Yes, Wendy has some awesome material – another great blog to follow.
All the best,
Do you have any suggestions for students who have a very good ear for music and really don’t want to know about learning to read the notes.
Also I have bought a digital piano with USB and an ipad can you let me know which ipad apps can be used plugged into the piano so you actually play the keys of the piano , I am using Noteworks. I mean apps for learning to read as I think this student would respond to the ipad idea to teach him notes. (He does noteworks, but I was wondering if there are more apps you could recommend to give him variety) I have had this student for awhile and he is just lazy because it is easier for him to use his ear. (I am sure you know what I mean) he is very musical and I would love to bring him into the world of reading the notes so he can combine his listening skills with note reading. He is up to Preliminary level SCSM. Di
Re your first question, it’s very hard to get kids to learn to read if they’re dead against it. I’m assuming this is probably a teen or adult? When confronted with this kind of issue, I do everything I can to show how “cool” being able to read music is, even if I have to show off and demonstrate how I play just about anything and ‘isn’t that cool?’.
If you can get them interested, then I suggest continuing in lesson time with music they want to play – learning by ear, YouTube tutorials, learning about chord charts, etc. – and indispersing that with music reading activities, starting at the beginning. Remember to remind them that the easy music they are learning from a method book or sight-reading book is not for performance, it’s just to help learn to read music. Encourage them to continue to do their own music on the side. I’ve helped plenty of non-reading teens become readers via this method.
Re your app question, take a look at Piano Notes Pro (and I think Tenuto) on my page https://topmusic.co/best-ipad-apps-for-piano-teachers/. Both interconnect with MIDI and allow you to practice note reading. There are probably others – good idea to just Google it. Also check out http://ipadpianostudio.com/.
Hope that helps!
All I can say is brilliant! This is what I have been trying to say for so many years, but you have nailed it!
Hi Susan! Thanks so much for your feedback – it certainly means a lot coming from you 🙂 I hope you like what I’ve got coming in Part 3 🙂
All the best,
Just want to let you know how HELP FULL all the videos and write ups and EVERYTHING you are making available to us as teachers is. You are sharing so many encouraging ideas and the videos especially give really clear and useful ‘snipits’ of information that can be used in my lessons. My students are benefitting from your generosity.
Also I bought the book you suggested ‘Coffee With Ray’ ABSOLUTELY WONDERFUL BOOK (my thoughts completely, being a surviver of the ‘old school’ approach of being taught the piano)
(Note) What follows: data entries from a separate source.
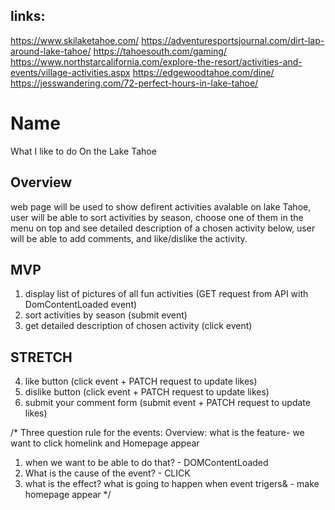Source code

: ## links:
https://www.skilaketahoe.com/
https://adventuresportsjournal.com/dirt-lap-around-lake-tahoe/
https://tahoesouth.com/gaming/
https://www.northstarcalifornia.com/explore-the-resort/activities-and-events/village-activities.aspx
https://edgewoodtahoe.com/dine/
https://jesswandering.com/72-perfect-hours-in-lake-tahoe/

# Name
What I like to do On the Lake Tahoe

## Overview    
web page will be used to show defirent activities avalable on lake Tahoe, user will be able to sort activities by season, choose one of them in the menu on top and see detailed description of a chosen activity below, user will be able to add comments, and like/dislike the activity. 


## MVP
1. display list of pictures of all fun activities (GET request from API with DomContentLoaded event)
2. sort activities by season (submit event)
3. get detailed description of chosen activity (click event)


## STRETCH

4. like button (click event + PATCH request to update likes)
5. dislike button (click event + PATCH request to update likes)
6. submit your comment form (submit event + PATCH request to update likes)


/*
 Three question rule for the events:
  Overview: what is the feature- we want to click homelink and Homepage appear
  1. when we want to be able to do that? - DOMContentLoaded
  2. What is the cause of the event? - CLICK
  3. what is the effect? what is going to happen when event trigers& - make homepage appear
*/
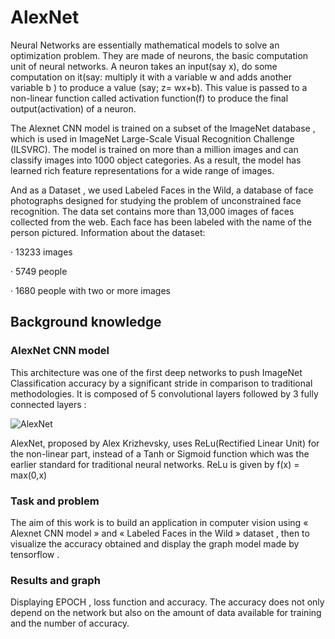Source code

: # AlexNet

Neural Networks are essentially mathematical models to solve an optimization problem. They are
made of neurons, the basic computation unit of neural networks. A neuron takes an input(say x), do some
computation on it(say: multiply it with a variable w and adds another variable b ) to produce a value (say;
z= wx+b). This value is passed to a non-linear function called activation function(f) to produce the final
output(activation) of a neuron.

The Alexnet CNN model is trained on a subset of the ImageNet database , which is used in 
ImageNet Large-Scale Visual Recognition Challenge (ILSVRC). The model is
trained on more than a million images and can classify images into 1000 object categories. As a result, the
model has learned rich feature representations for a wide range of images.

And as a Dataset , we used Labeled Faces in the Wild, a database of face photographs designed for
studying the problem of unconstrained face recognition. The data set contains more than 13,000 images of
faces collected from the web. Each face has been labeled with the name of the person
pictured. Information about the dataset:

· 13233 images

· 5749 people

· 1680 people with two or more images

## Background knowledge

### AlexNet CNN model

This architecture was one of the first deep networks to push ImageNet Classification accuracy by a
significant stride in comparison to traditional methodologies. It is composed of 5 convolutional layers
followed by 3 fully connected layers :

![AlexNet](https://user-images.githubusercontent.com/38895618/85140121-baccfe80-b23c-11ea-96fb-e6b379f28e60.PNG)

AlexNet, proposed by Alex Krizhevsky, uses ReLu(Rectified Linear Unit) for the non-linear part, instead
of a Tanh or Sigmoid function which was the earlier standard for traditional neural networks. ReLu is given
by f(x) = max(0,x)

### Task and problem

The aim of this work is to build an application in computer vision using « Alexnet CNN model » and
« Labeled Faces in the Wild » dataset , then to visualize the accuracy obtained and display the graph model
made by tensorflow .

### Results and graph

Displaying EPOCH , loss function and accuracy. The accuracy does not only depend on the network but also
on the amount of data available for training and the number of accuracy.
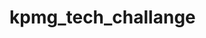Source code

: # kpmg_tech_challange
<!-- BEGINNING OF PRE-COMMIT-TERRAFORM DOCS HOOK -->
<!-- END OF PRE-COMMIT-TERRAFORM DOCS HOOK -->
I had developed a lot of the author’s ideas in my own teaching out of my bad experiences and it was refreshing to read. Thank you Di
Thanks so much for your feedback – I’m pleased that my ideas have been helping you and your students. That’s what the whole blog is about, after all! I’m also glad you liked the book – Nick has produce something really special I think.
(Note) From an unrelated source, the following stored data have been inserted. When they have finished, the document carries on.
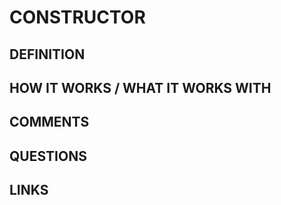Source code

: # CONSTRUCTOR

## DEFINITION

## HOW IT WORKS / WHAT IT WORKS WITH

## COMMENTS

## QUESTIONS

## LINKS
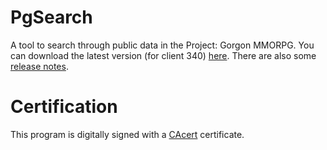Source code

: # PgSearch

A tool to search through public data in the Project: Gorgon MMORPG. You can download the latest version (for client 340) [here](https://github.com/dlebansais/PgSearch-Disclosed/releases/download/v1.0.0.536/PgSearch.exe).
There are also some [release notes](https://github.com/dlebansais/PgSearch-Disclosed/blob/master/ReleaseNotes.md).

# Certification
This program is digitally signed with a [CAcert](https://www.cacert.org/) certificate.

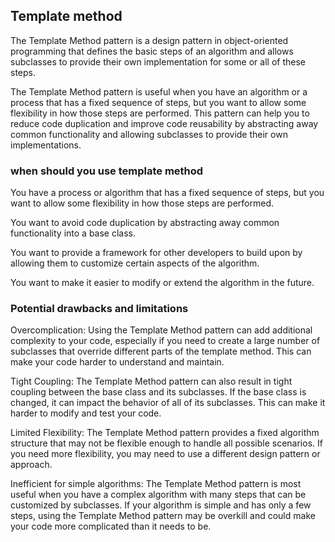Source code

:## Template method

The Template Method pattern is a design pattern in object-oriented programming that defines the basic steps of an
algorithm and allows subclasses to provide their own implementation for some or all of these steps.

The Template Method pattern is useful when you have an algorithm or a process that has a fixed sequence of steps, but
you want to allow some flexibility in how those steps are performed. This pattern can help you to reduce code
duplication and improve code reusability by abstracting away common functionality and allowing subclasses to provide
their own implementations.

### when should you use template method

You have a process or algorithm that has a fixed sequence of steps, but you want to allow some flexibility in how those
steps are performed.

You want to avoid code duplication by abstracting away common functionality into a base class.

You want to provide a framework for other developers to build upon by allowing them to customize certain aspects of the
algorithm.

You want to make it easier to modify or extend the algorithm in the future.

### Potential drawbacks and limitations

Overcomplication: Using the Template Method pattern can add additional complexity to your code, especially if you need
to create a large number of subclasses that override different parts of the template method. This can make your code
harder to understand and maintain.

Tight Coupling: The Template Method pattern can also result in tight coupling between the base class and its subclasses.
If the base class is changed, it can impact the behavior of all of its subclasses. This can make it harder to modify and
test your code.

Limited Flexibility: The Template Method pattern provides a fixed algorithm structure that may not be flexible enough to
handle all possible scenarios. If you need more flexibility, you may need to use a different design pattern or approach.

Inefficient for simple algorithms: The Template Method pattern is most useful when you have a complex algorithm with
many steps that can be customized by subclasses. If your algorithm is simple and has only a few steps, using the
Template Method pattern may be overkill and could make your code more complicated than it needs to be.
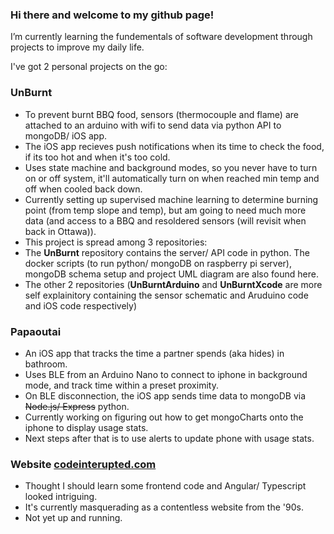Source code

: ### Hi there and welcome to my github page!

I’m currently learning the fundementals of software development through projects to improve my daily life. 

I've got 2 personal projects on the go:
### UnBurnt
- To prevent burnt BBQ food, sensors (thermocouple and flame) are attached to an arduino with wifi to send data via python API to mongoDB/ iOS app.  
- The iOS app recieves push notifications when its time to check the food, if its too hot and when it's too cold.
- Uses state machine and background modes, so you never have to turn on or off system, it'll automatically turn on when reached min temp and off when cooled back down.
- Currently setting up supervised machine learning to determine burning point (from temp slope and temp), but am going to need much more data (and access to a BBQ and resoldered sensors (will revisit when back in Ottawa)).
- This project is spread among 3 repositories:
- The **UnBurnt** repository contains the server/ API code in python. The docker scripts (to run python/ mongoDB on raspberry pi server), mongoDB schema setup and project UML diagram are also found here. 
- The other 2 repositories (**UnBurntArduino** and **UnBurntXcode** are more self explainitory containing the sensor schematic and Aruduino code and iOS code respectively)  
### Papaoutai
- An iOS app that tracks the time a partner spends (aka hides) in bathroom. 
- Uses BLE from an Arduino Nano to connect to iphone in background mode, and track time within a preset proximity. 
- On BLE disconnection, the iOS app sends time data to mongoDB via ~~Node.js/ Express~~ python.  
- Currently working on figuring out how to get mongoCharts onto the iphone to display usage stats.  
- Next steps after that is to use alerts to update phone with usage stats. 

### Website [codeinterupted.com](http://www.codeinterupted.com)
- Thought I should learn some frontend code and Angular/ Typescript looked intriguing.
- It's currently masquerading as a contentless website from the '90s.
- Not yet up and running.
 
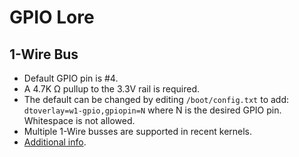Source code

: # GPIO Lore

## 1-Wire Bus
* Default GPIO pin is #4.
* A 4.7K Ω pullup to the 3.3V rail is required.
* The default can be changed by editing `/boot/config.txt` to add: `dtoverlay=w1-gpio,gpiopin=N` where N is the desired GPIO pin. Whitespace is not allowed.
* Multiple 1-Wire busses are supported in recent kernels.
* [Additional info](https://pinout.xyz/pinout/1_wire).
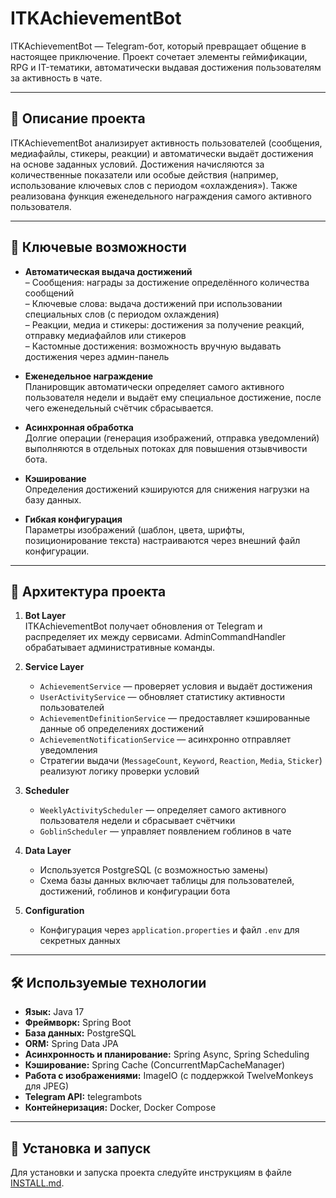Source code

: 
# ITKAchievementBot

ITKAchievementBot — Telegram-бот, который превращает общение в настоящее приключение.
Проект сочетает элементы геймификации, RPG и IT-тематики, автоматически выдавая
достижения пользователям за активность в чате.

---

## 📖 Описание проекта

ITKAchievementBot анализирует активность пользователей (сообщения, медиафайлы, стикеры, реакции)
и автоматически выдаёт достижения на основе заданных условий. Достижения начисляются за
количественные показатели или особые действия (например, использование ключевых слов с периодом «охлаждения»).
Также реализована функция еженедельного награждения самого активного пользователя.

---

## 🚀 Ключевые возможности

- **Автоматическая выдача достижений**  
  – Сообщения: награды за достижение определённого количества сообщений  
  – Ключевые слова: выдача достижений при использовании специальных слов (с периодом охлаждения)  
  – Реакции, медиа и стикеры: достижения за получение реакций, отправку медиафайлов или стикеров  
  – Кастомные достижения: возможность вручную выдавать достижения через админ-панель

- **Еженедельное награждение**  
  Планировщик автоматически определяет самого активного пользователя недели и выдаёт ему специальное достижение,
  после чего еженедельный счётчик сбрасывается.

- **Асинхронная обработка**  
  Долгие операции (генерация изображений, отправка уведомлений) выполняются в отдельных потоках
  для повышения отзывчивости бота.

- **Кэширование**  
  Определения достижений кэшируются для снижения нагрузки на базу данных.

- **Гибкая конфигурация**  
  Параметры изображений (шаблон, цвета, шрифты, позиционирование текста) настраиваются через внешний файл конфигурации.

---

## 🧱 Архитектура проекта

1. **Bot Layer**  
   ITKAchievementBot получает обновления от Telegram и распределяет их между сервисами.
   AdminCommandHandler обрабатывает административные команды.

2. **Service Layer**  
   - `AchievementService` — проверяет условия и выдаёт достижения  
   - `UserActivityService` — обновляет статистику активности пользователей  
   - `AchievementDefinitionService` — предоставляет кэшированные данные об определениях достижений  
   - `AchievementNotificationService` — асинхронно отправляет уведомления  
   - Стратегии выдачи (`MessageCount`, `Keyword`, `Reaction`, `Media`, `Sticker`) реализуют логику проверки условий

3. **Scheduler**  
   - `WeeklyActivityScheduler` — определяет самого активного пользователя недели и сбрасывает счётчики  
   - `GoblinScheduler` — управляет появлением гоблинов в чате

4. **Data Layer**  
   - Используется PostgreSQL (с возможностью замены)  
   - Схема базы данных включает таблицы для пользователей, достижений, гоблинов и конфигурации бота

5. **Configuration**  
   - Конфигурация через `application.properties` и файл `.env` для секретных данных

---

## 🛠️ Используемые технологии

- **Язык:** Java 17  
- **Фреймворк:** Spring Boot  
- **База данных:** PostgreSQL  
- **ORM:** Spring Data JPA  
- **Асинхронность и планирование:** Spring Async, Spring Scheduling  
- **Кэширование:** Spring Cache (ConcurrentMapCacheManager)  
- **Работа с изображениями:** ImageIO (с поддержкой TwelveMonkeys для JPEG)  
- **Telegram API:** telegrambots  
- **Контейнеризация:** Docker, Docker Compose

---

## 📂 Установка и запуск

Для установки и запуска проекта следуйте инструкциям в файле [INSTALL.md](https://github.com/Efreh/ITKAchievementBot/blob/807161deceabb4cabe0e2e51282c096efe1fa1fd/%20INSTALL.md).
Is there anything in particular you’d like me to write/blog about that would be useful for your teaching? Or any products I could make available that you would find helpful? I’m always happy for reader suggestions!
All the best,
Hi Tim, You mentioned it is a good idea to let the students compose their own music. I have a lot of students who I feel would enjoy doing that.
My question is that I am not really confident in composition myself, do you have any suggestion for me to be able to learn more so I can help those student who would like to be able to compose their own music?
I am very interested in learning more about composition.
HI Di. Yes, I’m a big believer in creativity through composition/improvising. Have you looked at my post: https://topmusic.co/strategies-for-teaching-improvisation-to-beginners/
This would be a good place to get started.